Por esta y más razones, hoy Luis comparte con nosotros su experiencia en el voluntariado de apoyo del Colegio Mayor Mendel.

“Dentro de mi voluntariado intento, en lo que puedo, ayudar a una chica de quinto de primaria. Como a cualquier niño de esta edad las matemáticas no le gustan, y la lengua castellana también es un problema, sin embargo, me encontré con una chica muy trabajadora y encantadora, que se esfuerza al máximo sin quejarse ni un momento. Es una experiencia que, a mí, personalmente, me ha marcado, puesto que en mi caso soy el pequeño de toda la familia, así que no tengo, ni he tenido, primos o hermanos de dicha edad a los que pueda tratar con la madurez que hoy día tengo”, asegura.

Otro aspecto que también quieres destacar Luis es que “por otro lado, también impresiona la gratitud que estos niños muestran hacia los voluntarios, quienes somos de todas las edades y procedencias. Esto demuestra que la gente sigue siendo generosa con el prójimo”.

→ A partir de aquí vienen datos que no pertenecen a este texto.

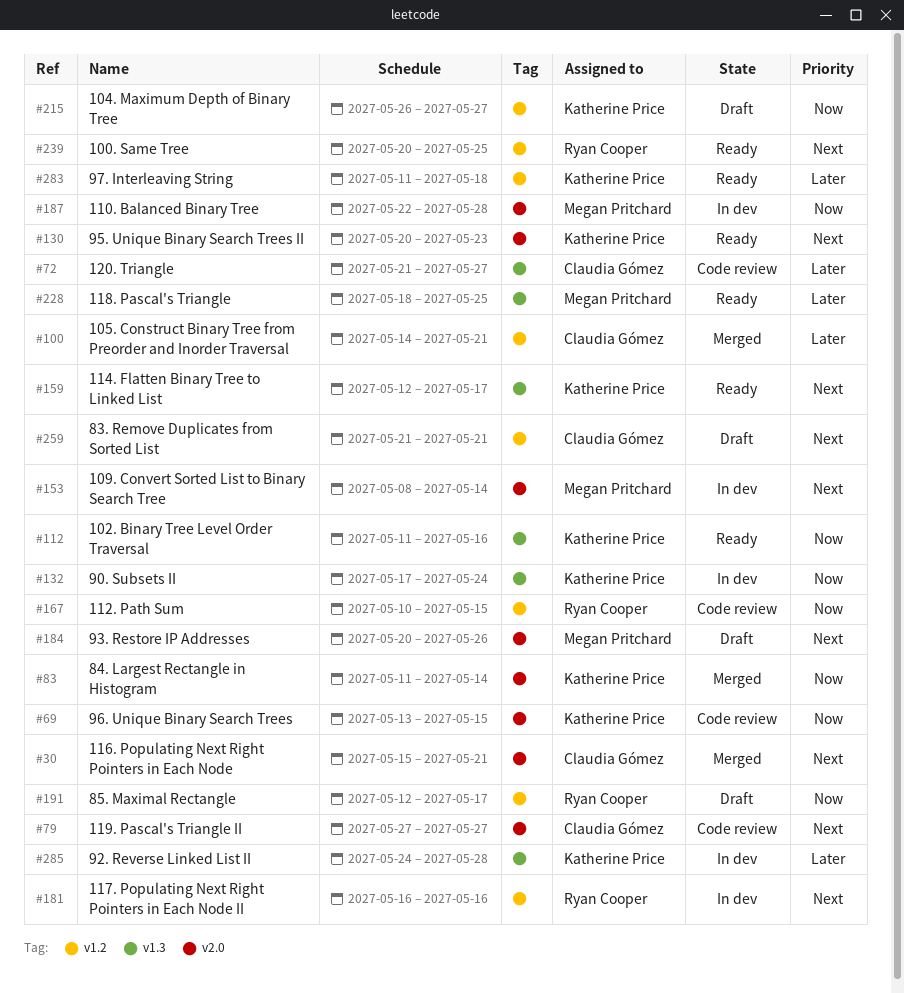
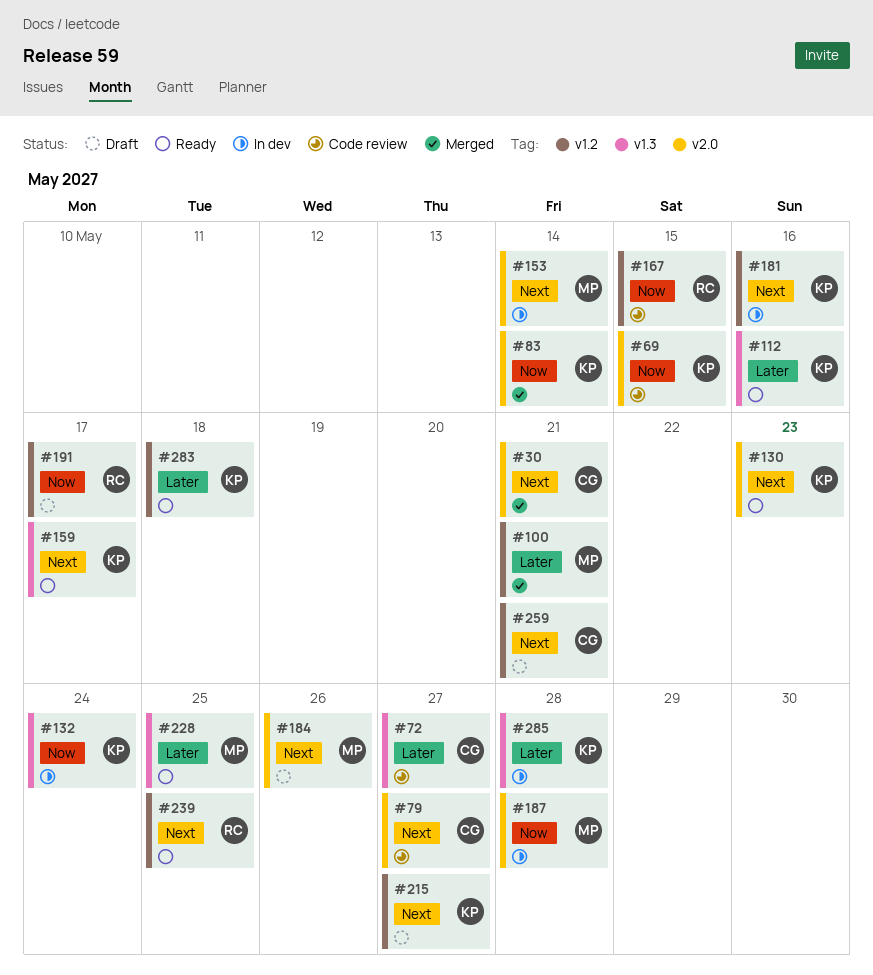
#100, owner: Claudia Gómez -> Megan Pritchard
#112, priority: Now -> Later
#181, owner: Ryan Cooper -> Katherine Price
#215, priority: Now -> Next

Luis afirma que en el poco tiempo que lleva en esta actividad, considera que, en cierta manera, “también marcas las vidas de estos chicos, y realmente no es por enseñarles unos conocimientos profundos, los cuales son ya dados por profesionales en las aulas, sino más bien por una motivación externa, otro punto de vista, una actitud quizás más fresca”. Y añade: “Además, todas estas cosas son muy fáciles de aportar, y más por personas de nuestra edad, consiguiendo así motivar a estos estudiantes, que considero que es lo mejor con lo que podemos contribuir. Al final, acabas creando un vínculo con tu alumno, sabiendo cómo animarle según el momento o la asignatura. Por ejemplo, a mi alumna le gustan los retos mentales para practicar las matemáticas o jugar a un ‘ahorcado’ en inglés con el fin de repasar vocabulario, de esta forma, el aprendizaje se les hace mucho más ameno”.

Para finalizar, Luis define la experiencia en pocas palabras: “conexión y humildad”, ya que, a grandes rasgos, para él “es lo que practicas en este voluntariado: vuelves a ver la vida a través de los ojos de un niño y creas una conexión de hermandad con un chico que probablemente lo necesita”. Y concluye: “Por todo esto veo necesario recomendar esta actividad, que aporta mucho espiritualmente y que ayuda a ser, en definitiva, una mejor persona. Una actividad de la que espero poder disfrutar más de una hora semanal el año que viene”.